Tuesday, January 12, 2010

Travel Blogging VI

Dateline: Hong Kong. We arrived here this morning, to somewhat cold weather. Two days cruising from Da Nang to here moved us from sweltering to chilly. The info on HK says it is hot and wet three seasons a year and cool and dry in winter.

Hong Kong is a knockout, just like it was 20 years ago under the British only more so. The other DrC says HK is cleaner than it was 20 years ago, I suspect she is correct. Do you suppose HK took a leaf from Singapore’s book? It wouldn’t surprise me.

The People's Republic of China has “owned” HK for 12+ years now and it still feels like the place the Brits left. Much credit must go to the PRC for keeping the “one nation, two systems” agreement made with the British in 1997. The people here wonder what will happen in 2047 when the 50 year guarantee runs out. Everybody here, and probably everybody in Beijing, hopes that “the mainland” will have caught up with Hong Kong by then in terms of economic development and civil rights. That being the case, there will be no adjustment issues.

We did the typical touristy things this morning: took the funicular to Victoria Peak, had a boat ride around Aberdeen Harbor, visited the Stanley market for trinkets, etc. We did this since we haven’t been here for 20 years and we wanted to see the many changes. This evening we watched the laser light show that fills the air above the channel between Kowloon and Hong Kong Island. The boat traffic in that channel is fascinating, a constant stream of ferries, work boats, pleasure craft, etc. The Star Ferries still run every couple of minutes between Kowloon and HK Island, and there are three tunnels as well. Tomorrow we do more serious shopping, the thing for which HK is most famous.

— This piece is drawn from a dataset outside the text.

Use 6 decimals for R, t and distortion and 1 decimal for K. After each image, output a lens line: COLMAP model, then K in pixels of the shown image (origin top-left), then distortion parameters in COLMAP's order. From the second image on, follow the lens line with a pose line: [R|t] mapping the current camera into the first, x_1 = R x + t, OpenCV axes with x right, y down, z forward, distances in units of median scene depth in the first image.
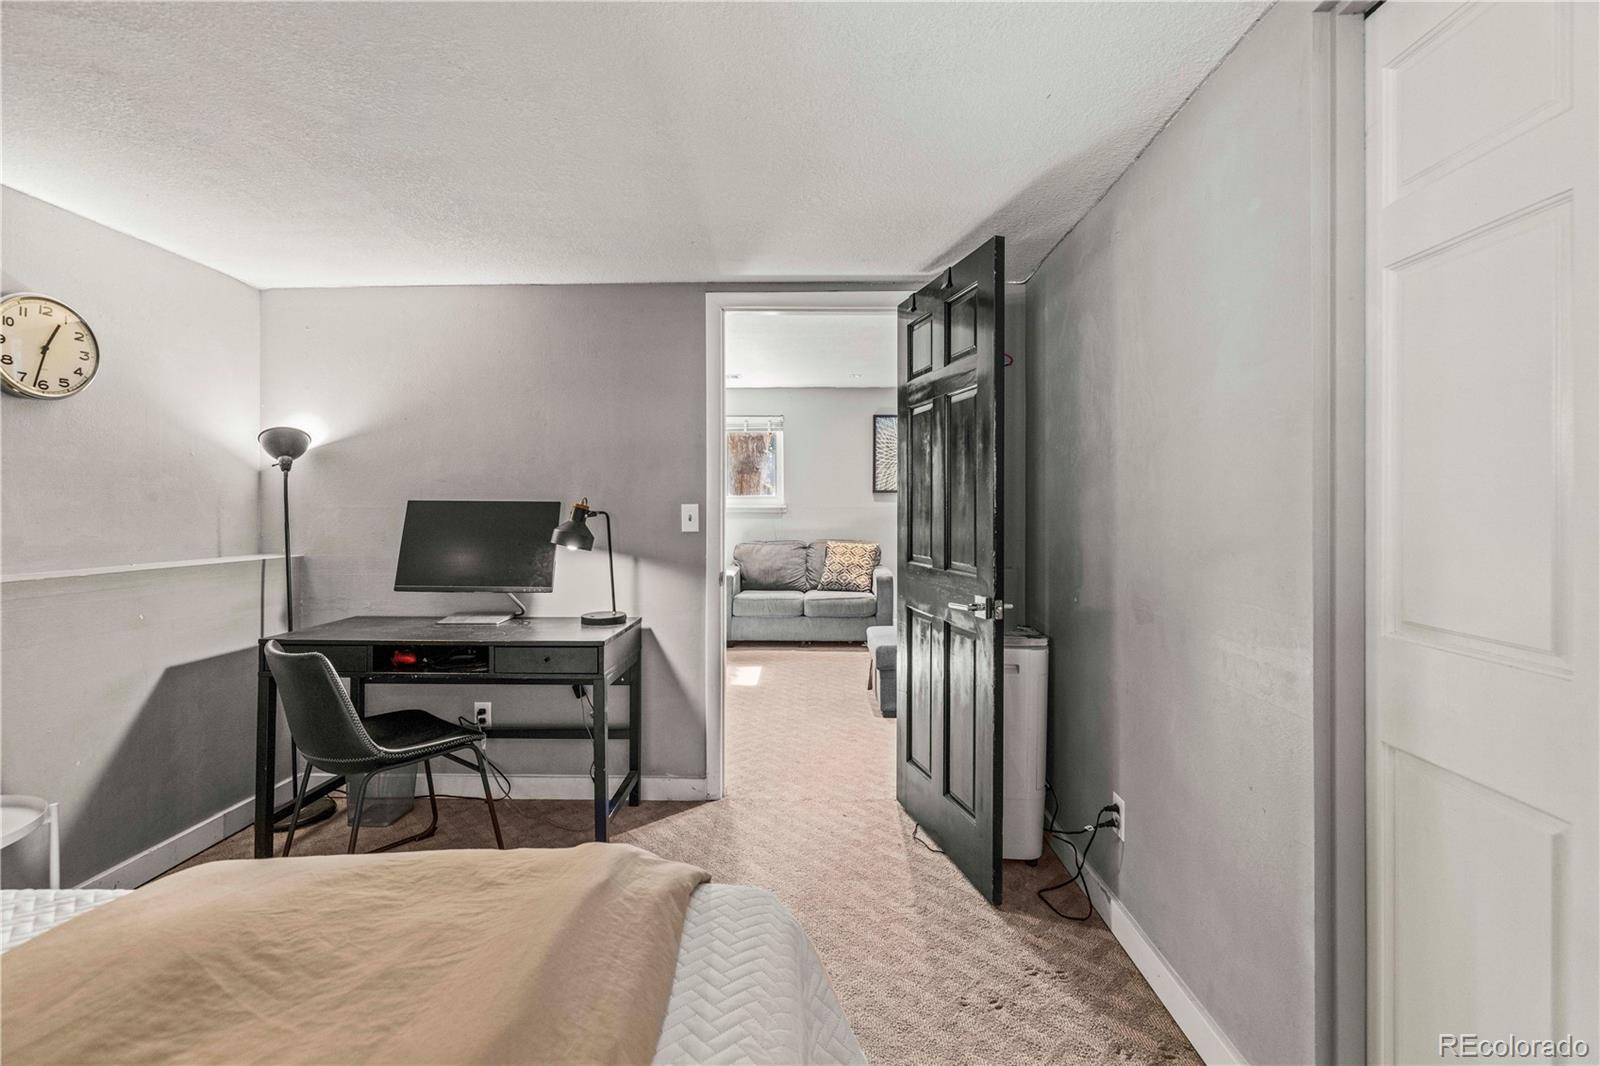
lens RADIAL K [[690.3, 0, 805.1], [0, 690.3, 506.3], [0, 0, 1]] dist [0.002278, 0.000533]
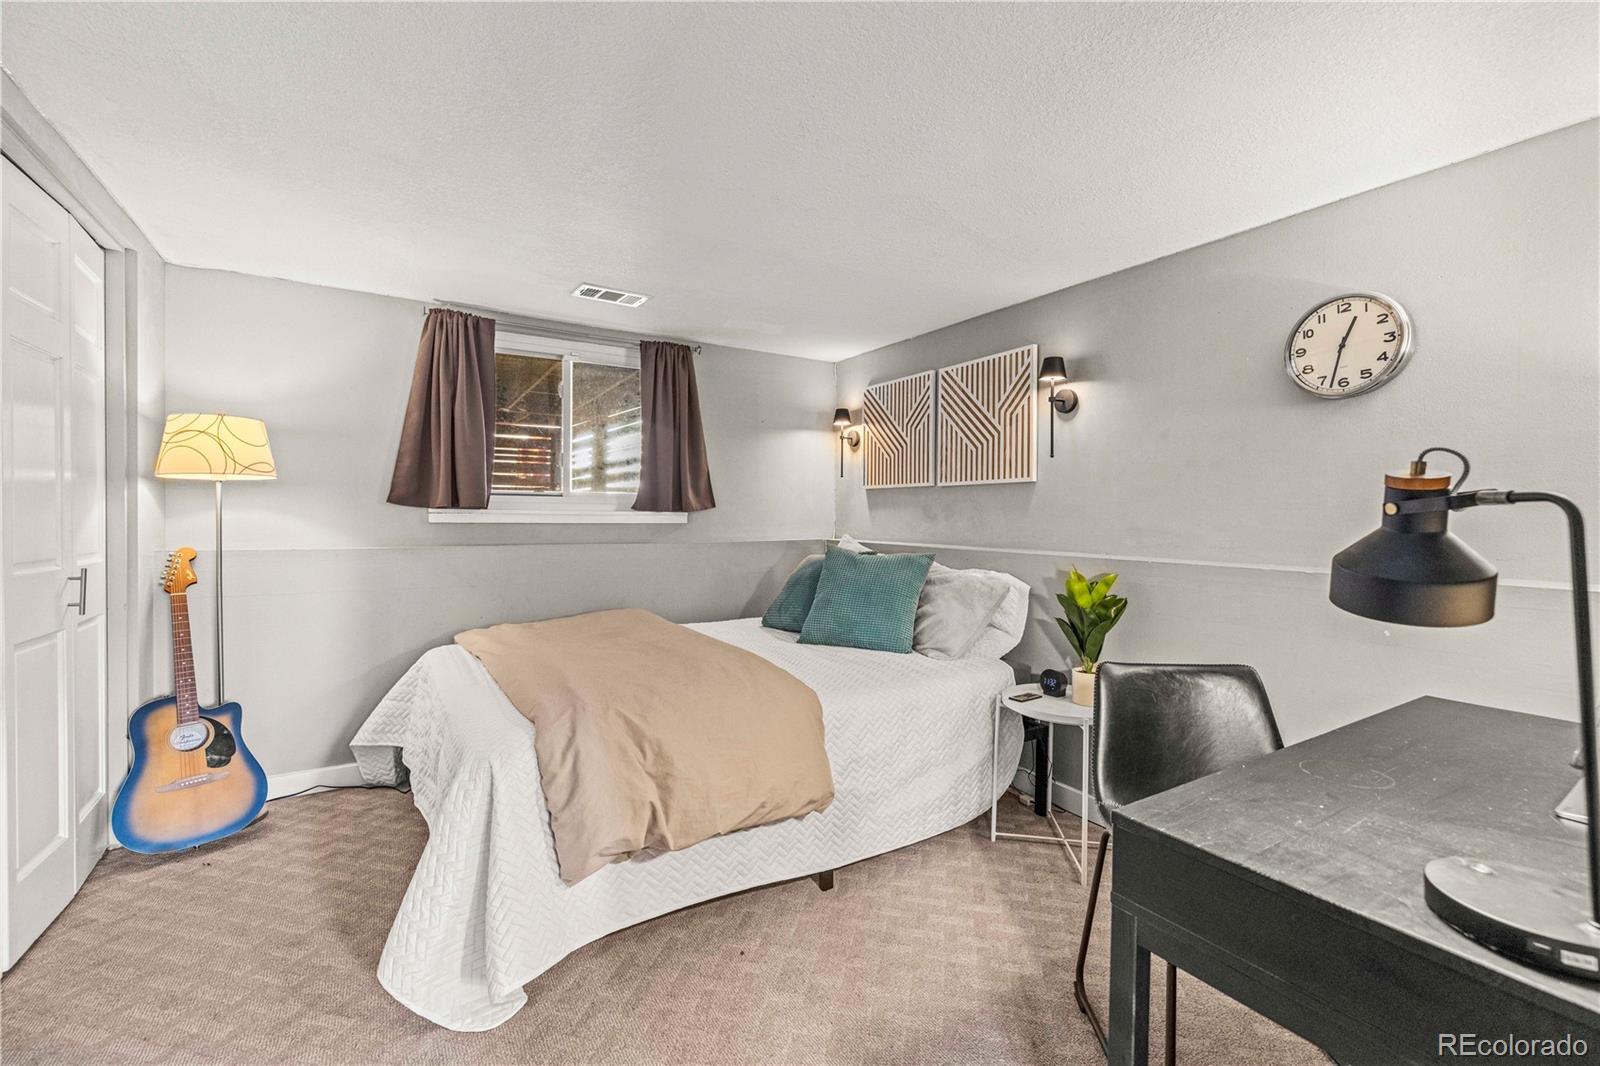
lens RADIAL K [[679.5, 0, 801.9], [0, 679.5, 515.0], [0, 0, 1]] dist [-0.001026, 0.000547]
pose [[-0.845158, -0.004216, -0.534500, 0.085945], [-0.001930, 0.999986, -0.004836, 0.022447], [0.534513, -0.003055, -0.845155, 1.397883]]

The architecture here is spectacular; the influence of feng shui on design being apparent once a knowledgeable local points it out. This can lead to interesting holes being built into otherwise slab-like tall buildings. My favorite HK view is the one looking across the channel from Kowloon toward Hong Kong Island at night with the lights on the tall buildings, most of which buildings are relatively new. It is magical.